We recognized early on in the development of the NVI that it would be impossible to talk to every single resident of Detroit to understand how they feel about their community, so we had to come up with a way to collect a sample of Detroit residents that was evenly distributed across the city. We could not use neighborhood boundaries because Detroit neighborhoods vary a lot in size, making it difficult to compare between them. Detroit neighborhoods also vary a lot in what we call population density, meaning that in some areas there are a lot more people living close together, while in other areas there are fewer people living far apart. Since so many neighborhoods are small or have lower population density, it would have been almost as time consuming and expensive to survey enough people to create estimates at the neighborhood level as a full census. An obvious solution was to utilize Council Districts, however residents and CDOs we spoke with knew it wouldn't provide them with the detail they needed. So we created Neighborhood Zones as a compromise to capture more details for the CDOs while also grouping a large enough population for data collection.

Part of the neighborhood zone development process was to understand how community development organizations (CDOs) and residents identified their neighborhoods’ boundaries and come up with a strategy that balanced data integrity with the authenticity of those boundaries.

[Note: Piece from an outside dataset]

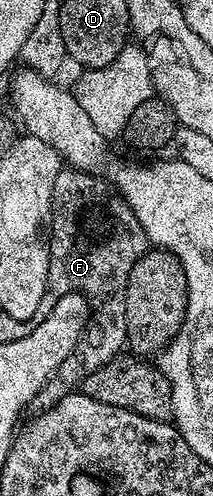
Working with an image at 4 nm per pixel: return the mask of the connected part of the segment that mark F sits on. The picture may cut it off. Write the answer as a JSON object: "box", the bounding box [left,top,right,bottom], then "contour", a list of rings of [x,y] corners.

What exactly is a neighborhood zone and why didn’t we just use the neighborhoods that Detroit residents already identify with?

Neighborhood Zones in NVI were created based on neighborhoods, and also keeping with the boundaries of Council Districts. With the input of residents and community organizations, we divided Council Districts into 3-4 geographic areas. These are each identified by a number and a letter, so, for example, Neighborhood Zone 3a is a zone located in Council District 3.

How is Data Calculated?

When people take the NVI survey, their address provides a specific point in the city and with our handy geographic database, we’re able to identify what Neighborhood Zone they live in. We take all the data in that zone and aggregate it to calculate the Neighborhood Zone’s average response. Aggregating data means that we take all of the individual data from people living in the neighborhood zone and group it together to get a better understanding of that specific area. How we group it together depends on the data, sometimes we show a range of responses, other times we use an average or median response.

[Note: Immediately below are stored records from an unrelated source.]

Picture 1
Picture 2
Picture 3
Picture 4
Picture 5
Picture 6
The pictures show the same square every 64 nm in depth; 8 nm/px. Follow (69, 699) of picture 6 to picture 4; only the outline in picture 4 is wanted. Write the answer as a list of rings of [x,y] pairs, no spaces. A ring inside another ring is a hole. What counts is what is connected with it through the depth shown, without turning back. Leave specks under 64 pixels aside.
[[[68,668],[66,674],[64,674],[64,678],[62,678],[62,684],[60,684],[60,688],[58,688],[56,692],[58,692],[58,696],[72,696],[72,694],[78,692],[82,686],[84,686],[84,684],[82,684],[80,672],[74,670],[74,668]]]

For some other data points, we use other data sources like the American Community Survey. This data is only reported at the aggregated geographies so we have to approximate which geography belongs to which neighborhood zone. For NVI, we chose to use Census tracts, which are basically small building blocks within the Census Bureau's geographic areas. We use census tracts because they have more reliable estimates compared to some of the smaller geographies, like block groups. If you’re curious about what a census tract is, you can explore more about census geographies on State of the Child.

What About in My CDO Boundary?

As one of the benefits to CDOs promoting the survey to their residents, we offer a special datacut of NVI data that matches the CDO’s boundaries. Since the NVI data is collected at the point level, the CDO boundaries are able to be replicated exactly. However, for the census tract data, we use the tracts that align most closely to the CDO’s boundaries. Sometimes this means the data represents a slightly smaller or larger area than the CDO. This is a limitation of the data we’re working with and we will do our best to help you understand the geographic scope of a dataset with a map highlighting the data boundaries.

Wrapping It Up

And that’s how and why we created Neighborhood Zones. By breaking Detroit into smaller, manageable areas, we can report more accurate data that respects the unique character of each neighborhood. These zones help us use NVI data to understand more about different areas of Detroit without losing the big picture.